* [Required work]
Return every line of the rows below that contains the word "undefined", copying each line in full. Case counts.

* [Material provided]
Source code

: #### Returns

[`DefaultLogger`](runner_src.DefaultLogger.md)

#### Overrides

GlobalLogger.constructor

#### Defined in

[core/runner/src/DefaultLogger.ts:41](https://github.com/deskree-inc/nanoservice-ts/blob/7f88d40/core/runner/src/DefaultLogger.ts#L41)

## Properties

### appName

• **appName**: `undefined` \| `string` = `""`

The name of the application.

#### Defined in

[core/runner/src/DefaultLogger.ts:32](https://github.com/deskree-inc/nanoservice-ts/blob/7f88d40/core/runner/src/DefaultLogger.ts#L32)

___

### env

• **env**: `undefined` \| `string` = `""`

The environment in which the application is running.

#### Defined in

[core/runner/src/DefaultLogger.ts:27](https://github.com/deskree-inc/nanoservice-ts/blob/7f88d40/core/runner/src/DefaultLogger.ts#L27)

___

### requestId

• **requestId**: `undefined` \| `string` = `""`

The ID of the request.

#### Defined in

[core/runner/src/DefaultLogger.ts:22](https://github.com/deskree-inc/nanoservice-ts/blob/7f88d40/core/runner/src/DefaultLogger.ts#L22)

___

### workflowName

* [Response to the task]
• **appName**: `undefined` \| `string` = `""`
• **env**: `undefined` \| `string` = `""`
• **requestId**: `undefined` \| `string` = `""`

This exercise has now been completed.